Jocelyn Gecker’s bombshell investigation of sexual harassment allegations against opera superstar Placido Domingo started with a song.
San Francisco-based Gecker was at a party about 18 months ago when she noticed the beautiful voice of the woman next to her singing “Happy Birthday,” and complimented her. The woman was a former opera singer who, without knowing Gecker was a reporter, confided that the industry had a dark underbelly, offering her assessment that “Placido Domingo is the Bill Cosby of the opera world.”
The discussion sparked months of work by Gecker to publicly reveal what many said had been an open secret in the opera world: allegations from dozens of people that Domingo regularly behaved inappropriately with young women and acted with impunity. In all, Gecker would find nine women who accused Domingo of sexual harassment and a half-dozen more who said suggestive overtures from the star made them uncomfortable.
Gecker faced numerous challenges on the story, not the least of which were reluctant sources. Many of the stories were corroborated by others, but getting people to go on the record proved challenging. Some agreed to speak on the record, only to later reconsider, as many of Domingo’s accusers feared that telling their stories publicly would harm their music careers or bring them public humiliation. Domingo, the most successful opera singer in history, was likened by one woman to a god.
Gecker faced numerous challenges on the story, not the least of which were reluctant sources. Domingo, the most successful opera singer in history, was likened by one woman to a god.
A breakthrough came weeks before Gecker’s story ran when one of Domingo’s accusers agreed to go on the record, telling her story on camera.

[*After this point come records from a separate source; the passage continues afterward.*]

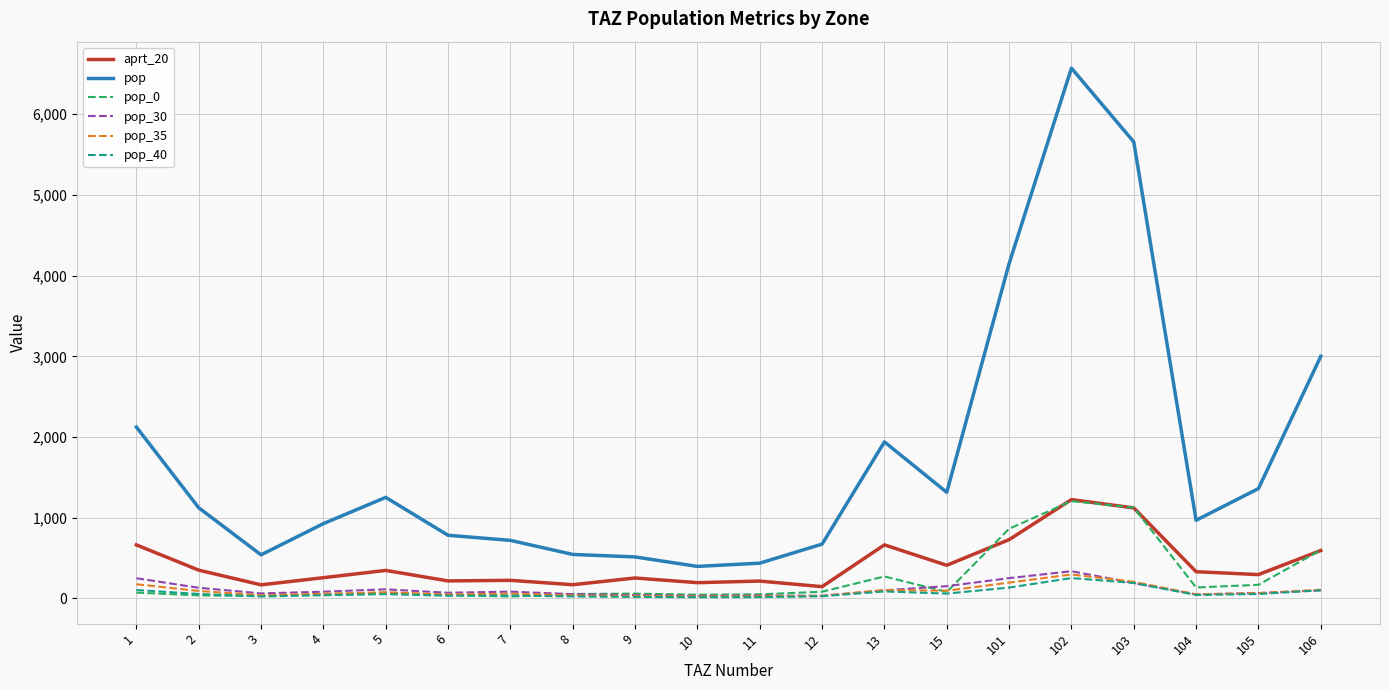

What are all the series names shown in the legend?

aprt_20, pop, pop_0, pop_30, pop_35, pop_40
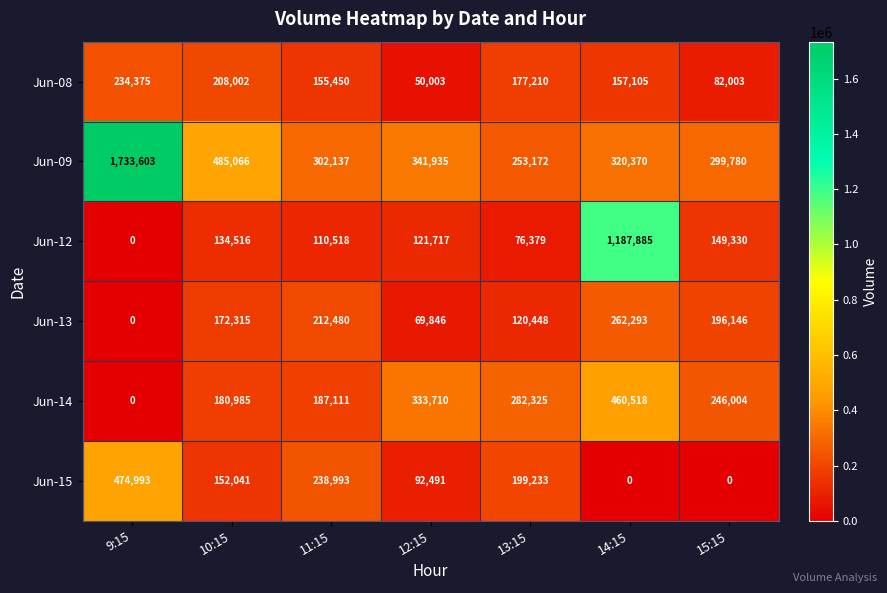

The Jun-12 series shows -382059 at 9:15. True or false?

False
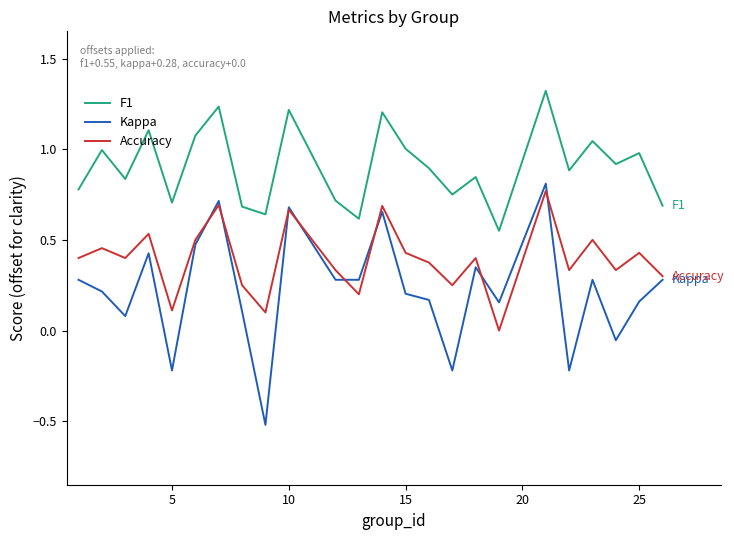

What is the minimum value shown in the chart?

-0.5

The resulting 5,200-word story instantly commanded attention, with The New York Times, Buzzfeed and Huffington Post sending push alerts touting AP’s reporting. Gecker’s story ran on The Washington Post’s homepage with her byline, and numerous outlets, including the BBC and El Pais in Domingo’s native Spain, ran stories based almost solely on AP’s reporting. Television stations devoted significant time to the story, including “CBS This Morning,” which ran clips of AP’s interview with Patricia Wulf, a retired opera singer who said she was speaking out in the hopes it would “help other women come forward, or be strong enough to say no.”
The package had than 460,000 page views on APNews, with many visitors spending notably high amounts of time reading about the accusations and Domingo’s response, in which the long-married singer described some of the allegations as inaccurate but acknowledged his conduct may have made some women uncomfortable despite his “best intentions.”
There was immediate fallout to the story as well, with two music companies canceling performances by the singer and the LA Opera saying it would hire outside counsel to launch an investigation into Domingo, who serves as its general director.
Work on the Domingo story also led to a story about sexual abuse allegations against famed opera conductor Charles Dutoit, all of this unfolding while Gecker juggled multiple major breaking news assignments, including the massive, deadly California wildfires, riots at UC Berkeley and mass shootings.
Through it all, she continued to chip away at the Domingo allegations. For finding a major international story in an unlikely setting, and her care in dealing with sources while reporting tenaciously on a sensitive topic, Gecker earns AP’s Best of the Week honors.